§ **Yang Diperlukan**:
Format semua baris dari seluruh catatan berikut sebagai daftar bernomor, dengan mengabaikan baris kosong.

§ **Data Latihan Ini**:
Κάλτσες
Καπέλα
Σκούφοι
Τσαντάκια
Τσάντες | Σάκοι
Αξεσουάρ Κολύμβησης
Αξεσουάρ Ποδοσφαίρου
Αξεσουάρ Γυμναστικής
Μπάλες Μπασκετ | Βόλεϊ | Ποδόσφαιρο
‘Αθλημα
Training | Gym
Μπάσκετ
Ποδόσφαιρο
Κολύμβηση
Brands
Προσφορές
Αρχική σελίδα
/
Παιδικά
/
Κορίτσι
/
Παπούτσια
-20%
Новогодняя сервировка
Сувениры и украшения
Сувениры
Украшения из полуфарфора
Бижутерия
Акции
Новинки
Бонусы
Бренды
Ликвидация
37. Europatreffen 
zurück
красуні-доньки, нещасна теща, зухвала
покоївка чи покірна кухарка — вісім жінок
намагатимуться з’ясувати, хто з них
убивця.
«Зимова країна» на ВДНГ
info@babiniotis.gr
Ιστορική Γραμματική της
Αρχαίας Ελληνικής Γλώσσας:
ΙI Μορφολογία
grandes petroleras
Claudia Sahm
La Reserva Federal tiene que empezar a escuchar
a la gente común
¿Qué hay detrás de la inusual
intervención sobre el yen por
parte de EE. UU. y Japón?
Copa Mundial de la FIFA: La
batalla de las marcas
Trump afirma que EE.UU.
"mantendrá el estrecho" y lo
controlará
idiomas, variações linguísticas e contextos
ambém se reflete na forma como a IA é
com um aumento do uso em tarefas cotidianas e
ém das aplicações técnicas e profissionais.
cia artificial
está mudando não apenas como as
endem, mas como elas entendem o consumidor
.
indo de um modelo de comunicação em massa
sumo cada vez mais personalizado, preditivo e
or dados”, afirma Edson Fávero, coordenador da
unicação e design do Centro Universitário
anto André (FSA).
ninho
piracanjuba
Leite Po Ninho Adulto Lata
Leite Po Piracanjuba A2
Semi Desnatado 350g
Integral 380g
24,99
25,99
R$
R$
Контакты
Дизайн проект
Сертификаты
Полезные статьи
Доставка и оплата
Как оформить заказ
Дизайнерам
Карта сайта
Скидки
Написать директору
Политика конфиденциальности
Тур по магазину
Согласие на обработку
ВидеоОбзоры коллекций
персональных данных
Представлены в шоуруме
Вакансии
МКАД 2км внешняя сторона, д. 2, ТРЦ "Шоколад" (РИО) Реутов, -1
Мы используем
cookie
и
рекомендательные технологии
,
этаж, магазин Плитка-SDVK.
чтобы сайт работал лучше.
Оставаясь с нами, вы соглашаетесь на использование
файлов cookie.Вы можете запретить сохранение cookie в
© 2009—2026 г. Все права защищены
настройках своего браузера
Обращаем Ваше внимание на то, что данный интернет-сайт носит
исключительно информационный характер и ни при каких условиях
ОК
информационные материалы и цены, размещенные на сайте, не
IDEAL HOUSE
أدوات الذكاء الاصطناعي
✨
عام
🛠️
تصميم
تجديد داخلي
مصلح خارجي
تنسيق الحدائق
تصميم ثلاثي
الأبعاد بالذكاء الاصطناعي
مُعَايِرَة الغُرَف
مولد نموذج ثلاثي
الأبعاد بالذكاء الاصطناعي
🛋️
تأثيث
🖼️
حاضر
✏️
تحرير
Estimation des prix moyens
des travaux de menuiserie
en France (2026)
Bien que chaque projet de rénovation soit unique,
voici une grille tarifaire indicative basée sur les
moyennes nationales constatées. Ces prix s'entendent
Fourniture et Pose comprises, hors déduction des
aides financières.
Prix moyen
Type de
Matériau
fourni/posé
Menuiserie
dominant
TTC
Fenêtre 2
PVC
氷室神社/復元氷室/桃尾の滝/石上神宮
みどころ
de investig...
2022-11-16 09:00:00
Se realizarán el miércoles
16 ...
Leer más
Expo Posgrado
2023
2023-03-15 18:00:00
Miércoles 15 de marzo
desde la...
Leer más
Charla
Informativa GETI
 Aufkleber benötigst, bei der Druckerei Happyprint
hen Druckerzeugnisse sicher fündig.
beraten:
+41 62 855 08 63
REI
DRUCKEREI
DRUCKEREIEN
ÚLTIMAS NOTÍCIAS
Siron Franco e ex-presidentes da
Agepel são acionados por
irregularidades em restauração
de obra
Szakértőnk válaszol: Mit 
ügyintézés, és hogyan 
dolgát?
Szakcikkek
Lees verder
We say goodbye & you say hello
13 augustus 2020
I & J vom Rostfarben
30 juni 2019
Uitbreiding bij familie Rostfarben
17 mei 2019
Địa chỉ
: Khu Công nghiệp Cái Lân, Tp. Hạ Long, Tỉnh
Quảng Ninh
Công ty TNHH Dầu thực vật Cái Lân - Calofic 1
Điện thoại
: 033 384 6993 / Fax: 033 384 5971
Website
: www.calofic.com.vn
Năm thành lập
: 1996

§ **Jawaban Tertulis**:
1. Κάλτσες
2. Καπέλα
3. Σκούφοι
4. Τσαντάκια
5. Τσάντες | Σάκοι
6. Αξεσουάρ Κολύμβησης
7. Αξεσουάρ Ποδοσφαίρου
8. Αξεσουάρ Γυμναστικής
9. Μπάλες Μπασκετ | Βόλεϊ | Ποδόσφαιρο
10. ‘Αθλημα
11. Training | Gym
12. Μπάσκετ
13. Ποδόσφαιρο
14. Κολύμβηση
15. Brands
16. Προσφορές
17. Αρχική σελίδα
18. /
19. Παιδικά
20. /
21. Κορίτσι
22. /
23. Παπούτσια
24. -20%
25. Новогодняя сервировка
26. Сувениры и украшения
27. Сувениры
28. Украшения из полуфарфора
29. Бижутерия
30. Акции
31. Новинки
32. Бонусы
33. Бренды
34. Ликвидация
35. 37. Europatreffen 
36. zurück
37. красуні-доньки, нещасна теща, зухвала
38. покоївка чи покірна кухарка — вісім жінок
39. намагатимуться з’ясувати, хто з них
40. убивця.
41. «Зимова країна» на ВДНГ
42. info@babiniotis.gr
43. Ιστορική Γραμματική της
44. Αρχαίας Ελληνικής Γλώσσας:
45. ΙI Μορφολογία
46. grandes petroleras
47. Claudia Sahm
48. La Reserva Federal tiene que empezar a escuchar
49. a la gente común
50. ¿Qué hay detrás de la inusual
51. intervención sobre el yen por
52. parte de EE. UU. y Japón?
53. Copa Mundial de la FIFA: La
54. batalla de las marcas
55. Trump afirma que EE.UU.
56. "mantendrá el estrecho" y lo
57. controlará
58. idiomas, variações linguísticas e contextos
59. ambém se reflete na forma como a IA é
60. com um aumento do uso em tarefas cotidianas e
61. ém das aplicações técnicas e profissionais.
62. cia artificial
63. está mudando não apenas como as
64. endem, mas como elas entendem o consumidor
65. .
66. indo de um modelo de comunicação em massa
67. sumo cada vez mais personalizado, preditivo e
68. or dados”, afirma Edson Fávero, coordenador da
69. unicação e design do Centro Universitário
70. anto André (FSA).
71. ninho
72. piracanjuba
73. Leite Po Ninho Adulto Lata
74. Leite Po Piracanjuba A2
75. Semi Desnatado 350g
76. Integral 380g
77. 24,99
78. 25,99
79. R$
80. R$
81. Контакты
82. Дизайн проект
83. Сертификаты
84. Полезные статьи
85. Доставка и оплата
86. Как оформить заказ
87. Дизайнерам
88. Карта сайта
89. Скидки
90. Написать директору
91. Политика конфиденциальности
92. Тур по магазину
93. Согласие на обработку
94. ВидеоОбзоры коллекций
95. персональных данных
96. Представлены в шоуруме
97. Вакансии
98. МКАД 2км внешняя сторона, д. 2, ТРЦ "Шоколад" (РИО) Реутов, -1
99. Мы используем
100. cookie
101. и
102. рекомендательные технологии
103. ,
104. этаж, магазин Плитка-SDVK.
105. чтобы сайт работал лучше.
106. Оставаясь с нами, вы соглашаетесь на использование
107. файлов cookie.Вы можете запретить сохранение cookie в
108. © 2009—2026 г. Все права защищены
109. настройках своего браузера
110. Обращаем Ваше внимание на то, что данный интернет-сайт носит
111. исключительно информационный характер и ни при каких условиях
112. ОК
113. информационные материалы и цены, размещенные на сайте, не
114. IDEAL HOUSE
115. أدوات الذكاء الاصطناعي
116. ✨
117. عام
118. 🛠️
119. تصميم
120. تجديد داخلي
121. مصلح خارجي
122. تنسيق الحدائق
123. تصميم ثلاثي
124. الأبعاد بالذكاء الاصطناعي
125. مُعَايِرَة الغُرَف
126. مولد نموذج ثلاثي
127. الأبعاد بالذكاء الاصطناعي
128. 🛋️
129. تأثيث
130. 🖼️
131. حاضر
132. ✏️
133. تحرير
134. Estimation des prix moyens
135. des travaux de menuiserie
136. en France (2026)
137. Bien que chaque projet de rénovation soit unique,
138. voici une grille tarifaire indicative basée sur les
139. moyennes nationales constatées. Ces prix s'entendent
140. Fourniture et Pose comprises, hors déduction des
141. aides financières.
142. Prix moyen
143. Type de
144. Matériau
145. fourni/posé
146. Menuiserie
147. dominant
148. TTC
149. Fenêtre 2
150. PVC
151. 氷室神社/復元氷室/桃尾の滝/石上神宮
152. みどころ
153. de investig...
154. 2022-11-16 09:00:00
155. Se realizarán el miércoles
156. 16 ...
157. Leer más
158. Expo Posgrado
159. 2023
160. 2023-03-15 18:00:00
161. Miércoles 15 de marzo
162. desde la...
163. Leer más
164. Charla
165. Informativa GETI
166.  Aufkleber benötigst, bei der Druckerei Happyprint
167. hen Druckerzeugnisse sicher fündig.
168. beraten:
169. +41 62 855 08 63
170. REI
171. DRUCKEREI
172. DRUCKEREIEN
173. ÚLTIMAS NOTÍCIAS
174. Siron Franco e ex-presidentes da
175. Agepel são acionados por
176. irregularidades em restauração
177. de obra
178. Szakértőnk válaszol: Mit 
179. ügyintézés, és hogyan 
180. dolgát?
181. Szakcikkek
182. Lees verder
183. We say goodbye & you say hello
184. 13 augustus 2020
185. I & J vom Rostfarben
186. 30 juni 2019
187. Uitbreiding bij familie Rostfarben
188. 17 mei 2019
189. Địa chỉ
190. : Khu Công nghiệp Cái Lân, Tp. Hạ Long, Tỉnh
191. Quảng Ninh
192. Công ty TNHH Dầu thực vật Cái Lân - Calofic 1
193. Điện thoại
194. : 033 384 6993 / Fax: 033 384 5971
195. Website
196. : www.calofic.com.vn
197. Năm thành lập
198. : 1996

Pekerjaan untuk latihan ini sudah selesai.